Reluctantly, Solitario takes the case and gets help from Onawa, an Apache-Mexican woman said to possess supernatural skills. Together, they track the suspects out into desert lands that are alive with apparitions, visions, and spirits, both good and evil. The suspects, meanwhile, have startling motives for their killings. And Solitario must face a life-or-death situation he has never thought possible. 

 

Valley of Shadows, San Antonio writer Rudy Ruiz’s fifth book, skillfully blends mystery, fantasy, and encounters with an array of borderland ghosts and curses. They haunt Solitario’s methodical and determined pursuit of the killers and their new kidnap victims. Law enforcement often was more direct and deadly for suspects when Solitario served in the Rurales. But now that he lives on the Texas side of the changed border, he is determined to follow American laws and have the criminals face a judge and jury. 

 

Ruiz’s previous novel, The Resurrection of Fulgencio Ramirez, received two gold medals at the 2021 International Latino Book Awards. A bilingual native of the U.S.-Mexico border area, the author builds up to his moments of horror slowly, often using taut sentences that reveal essential details about what Solitario is noticing or thinking. For example, when the ex-Rurales captain discovers that two more bodies have been left behind by the killers, Ruiz writes: 

“Solitario climbed gingerly along the inner edge of the stairs, clutching the banister to maintain his balance. As he ascended, he scrutinized the bloodstains on the steps. The intruders had stepped on the blood but left no recognizable marks.” 

 

Readers expecting a more straightforward borderland Western may not relish the author’s frequent reliance on supernatural events, apparitions, spells, and even sentient responses among horses and other animals during Solitario's pursuit of justice. 

 

Others, however, will find Valley of Shadows engrossing, thought-provoking, and even culturally and historically informative. Solitario runs headlong into questions about life, death, redemption, and even resurrection, and must figure out quickly how to respond. The strengths and roles of tradition and birthplace both help and hinder his quest. And, as revealed in occasional flashbacks, Solitario can escape neither the bad nor the good parts of the past that has shaped him. As his former sergeant, Elias, describes in a moment of reflection and realization: 

 

“Solitario was an authentic charro, and charros were gentlemen of noble Spanish ancestry trained and raised as the heirs to knights like Don Quixote and conquistadores like Hernán Cortez, Juan Navarro, and Diego Montemayor....[He] was a different kind of man, one on a trail of his own blazing.” 

 

Valley of Shadows offers fresh, enticing, and entertaining fiction set deep in a region where Texas and Mexican cultures merge, and ghosts, evil spirits, and human values are not stopped by borders. 

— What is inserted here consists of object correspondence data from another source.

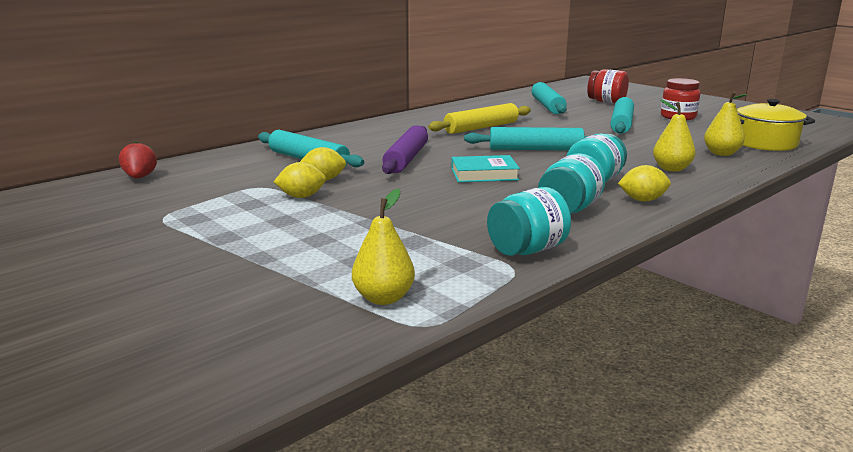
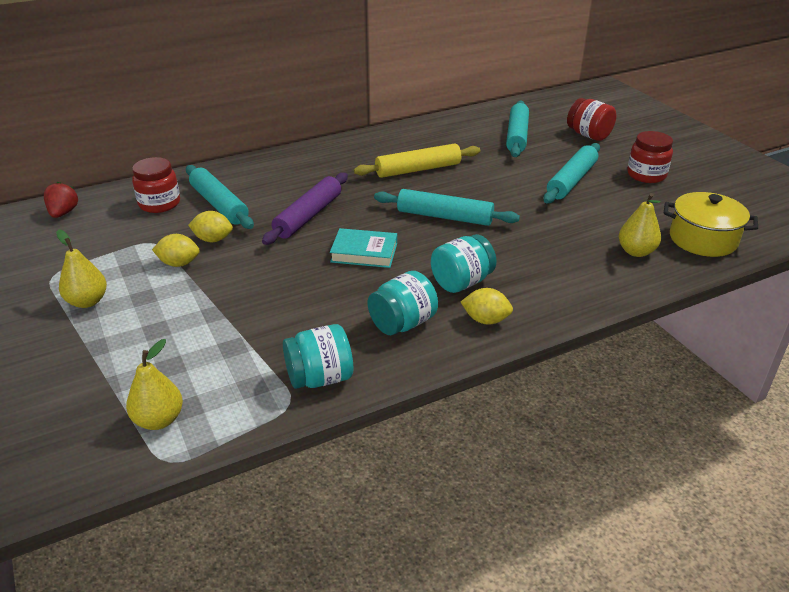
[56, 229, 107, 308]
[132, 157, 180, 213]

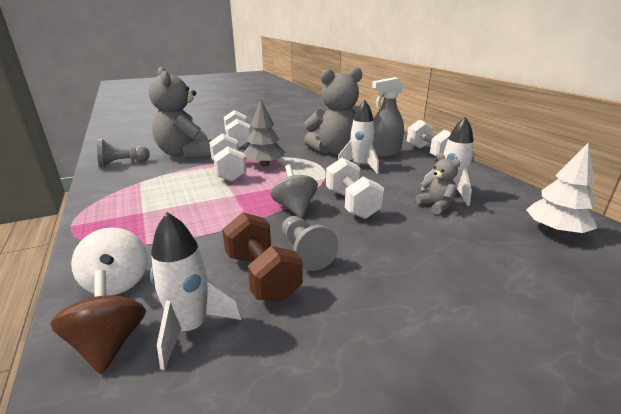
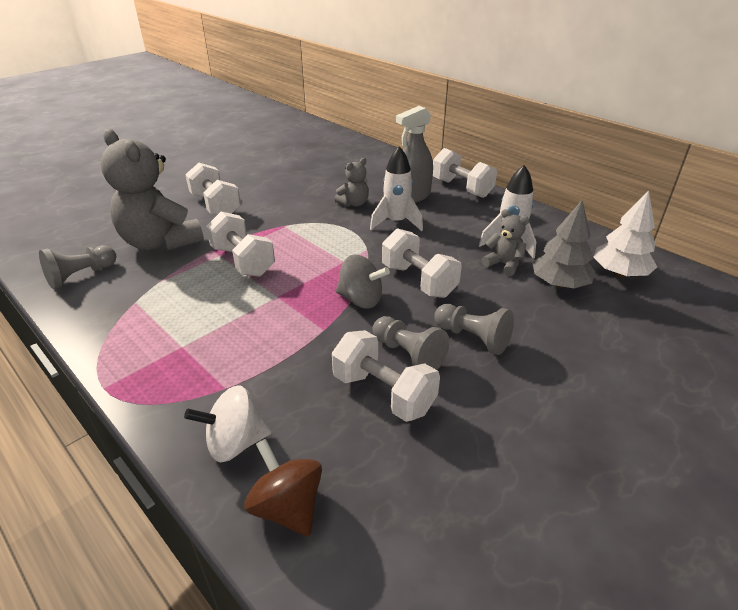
[184, 386, 272, 463]
[332, 330, 440, 422]
[335, 158, 369, 207]
[336, 255, 390, 309]
[434, 304, 514, 355]
[532, 200, 596, 288]
[150, 212, 241, 370] (first image)

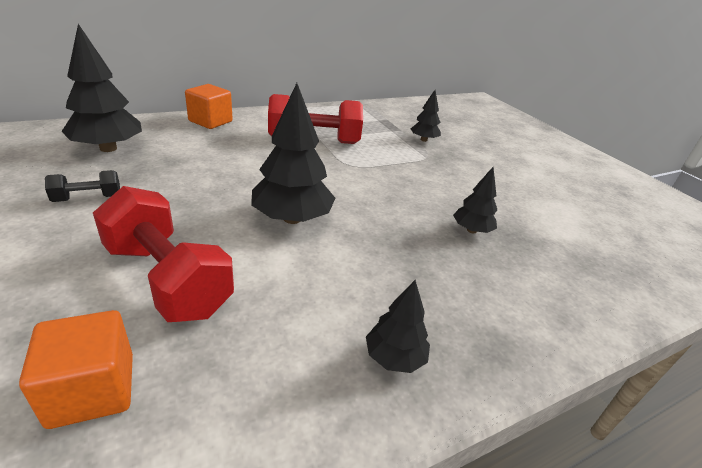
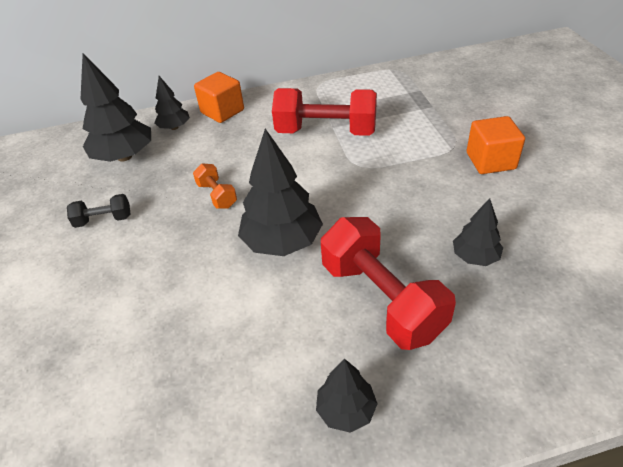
[154, 76, 190, 130]
[193, 163, 237, 209]
[321, 217, 456, 350]
[467, 116, 525, 174]

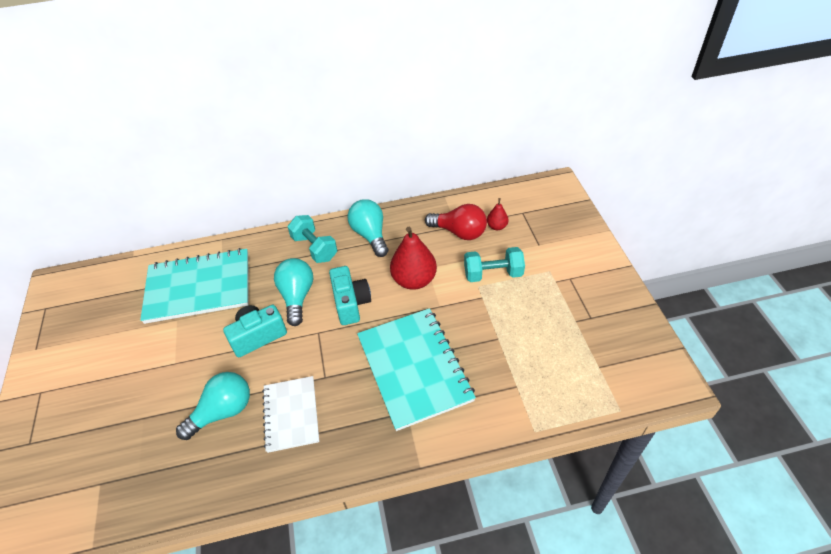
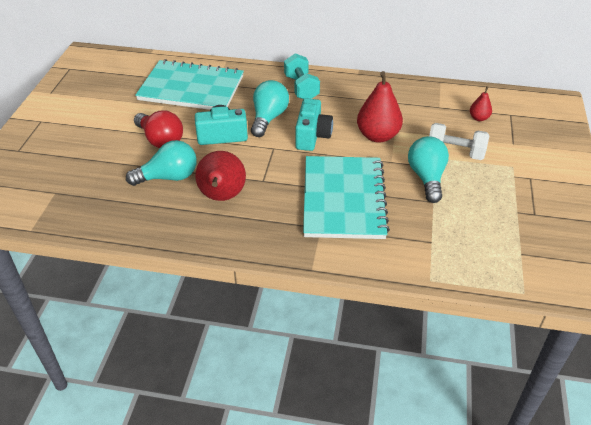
[134, 110, 183, 148]
[195, 151, 246, 201]
[408, 136, 449, 203]
[429, 123, 489, 160]

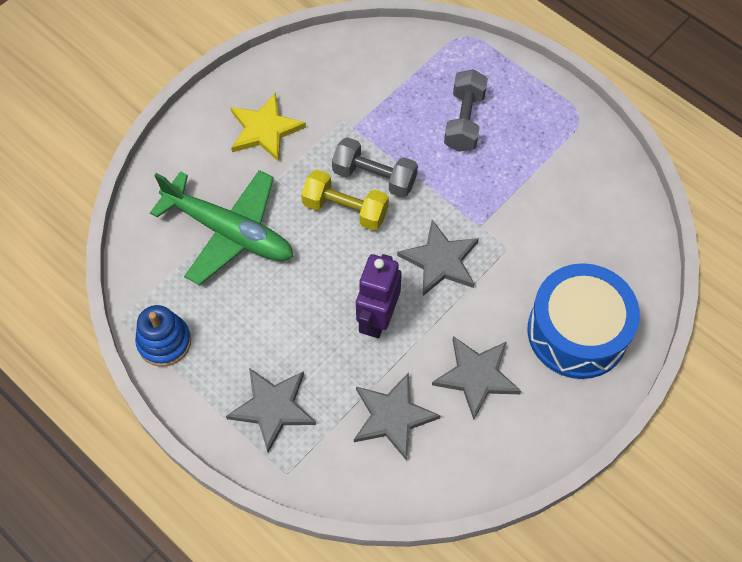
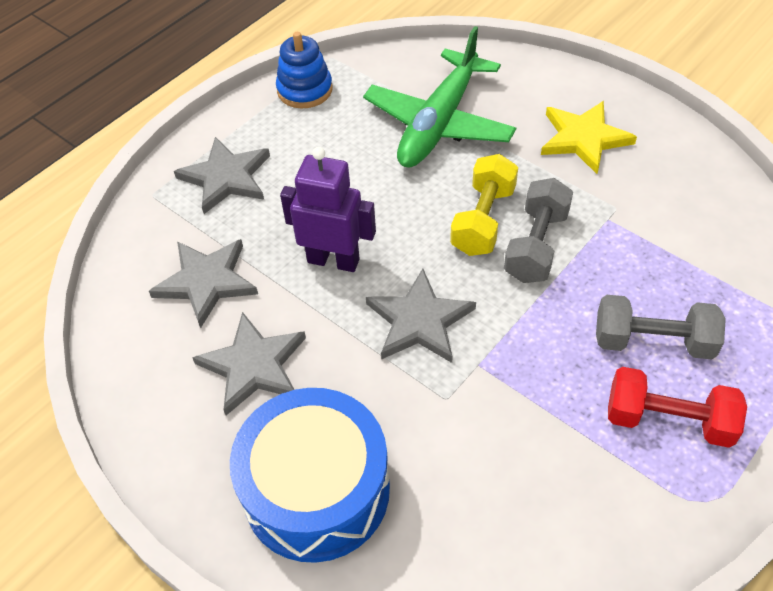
[608, 367, 747, 448]

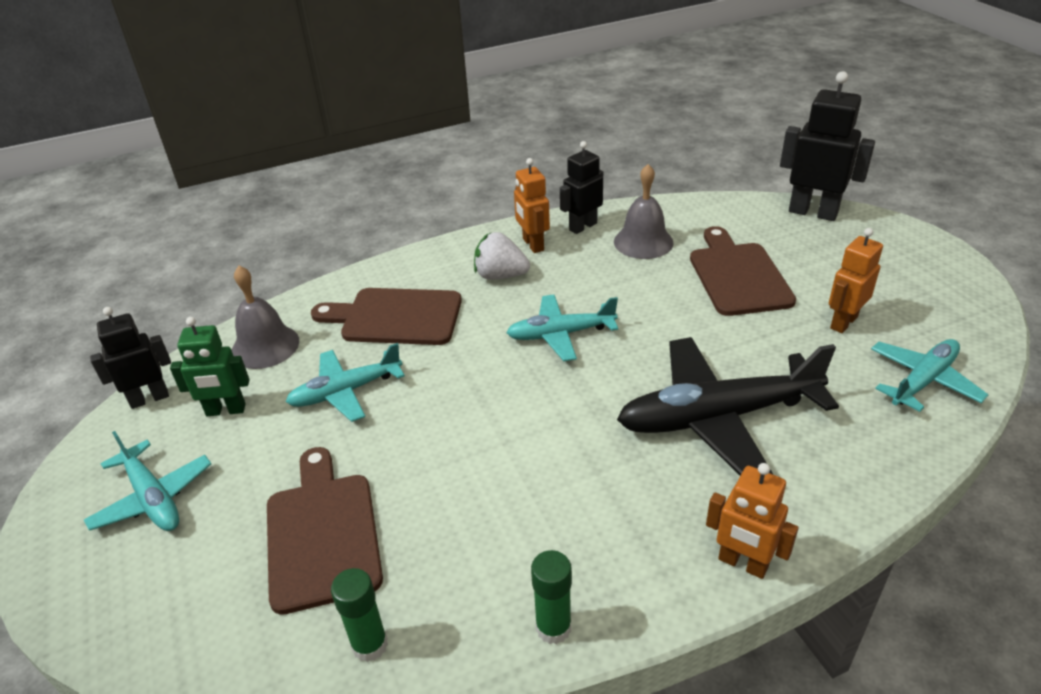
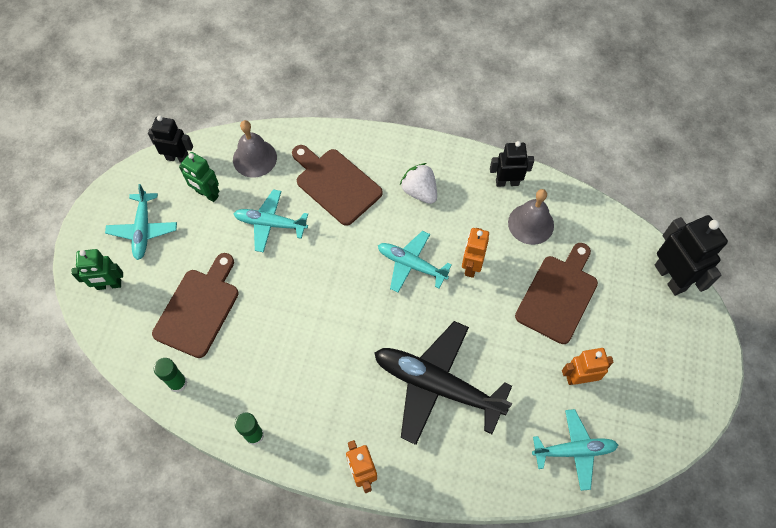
[71, 249, 123, 290]
[462, 228, 489, 278]

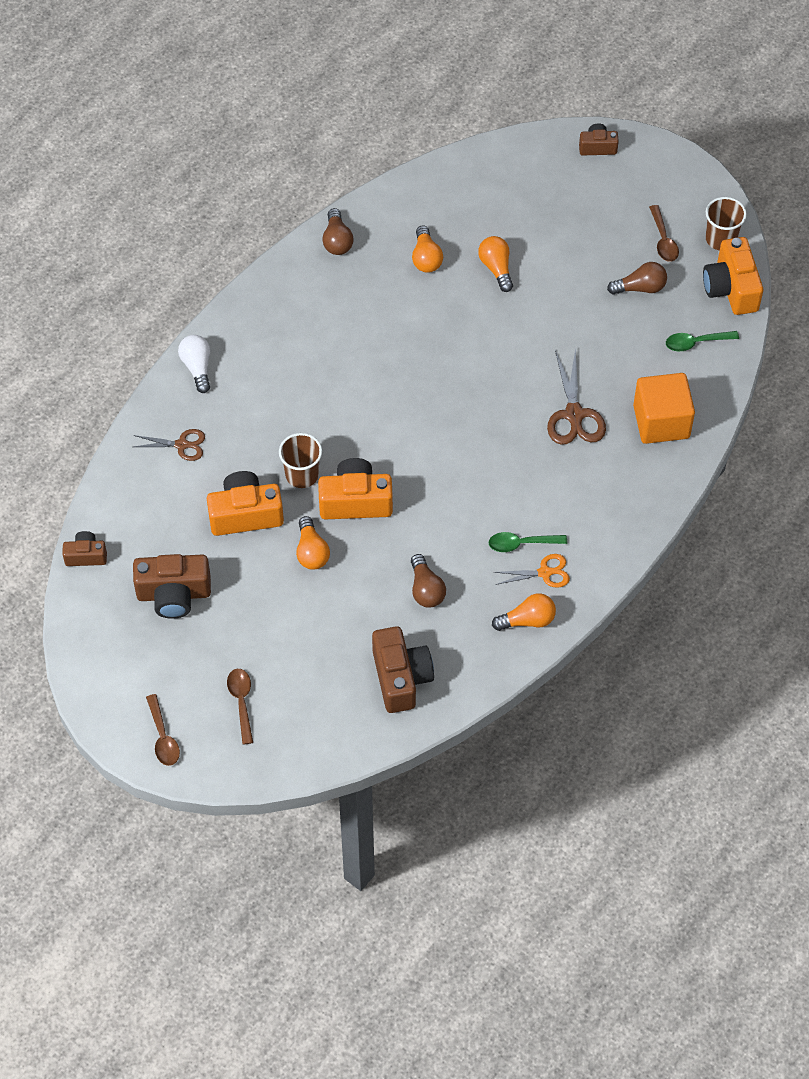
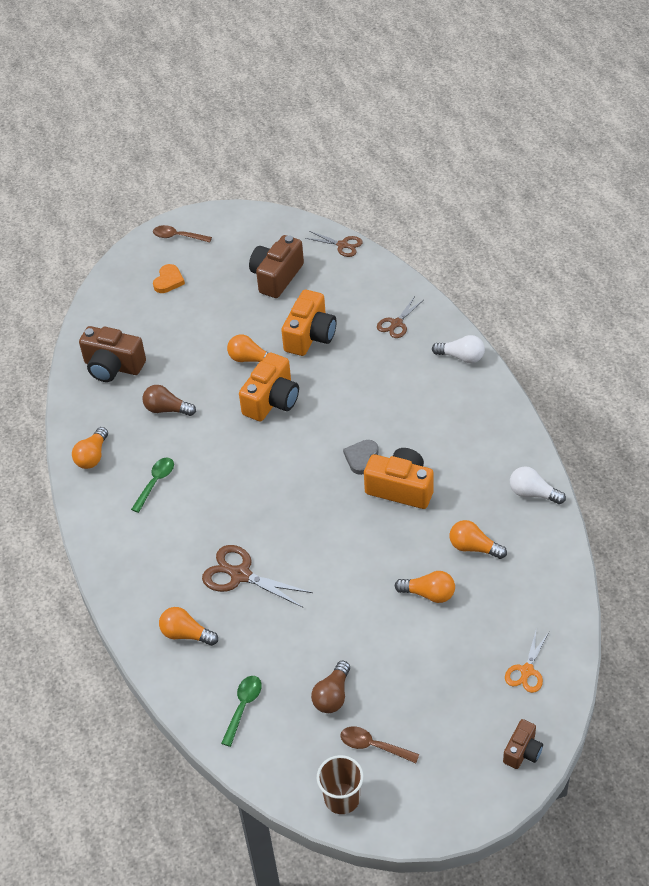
[153, 264, 185, 293]
[159, 607, 218, 646]
[305, 231, 363, 257]
[343, 440, 379, 475]
[364, 448, 434, 509]
[505, 631, 549, 693]
[510, 466, 566, 504]
[279, 433, 322, 488] (first image)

Rudy Ruiz is a writer of literary fiction, essays and political commentary. His earliest works were published at Harvard, where he studied literature and creative writing and was awarded a Ford Foundation grant to support his writing endeavors. In 2017, Ruiz was awarded the Gulf Coast Prize in Fiction. Ruiz’s novel, The Resurrection of Fulgencio Ramirez was named one of the “Top 10 Best First Novels of 2020” by the American Library Association’s Booklist.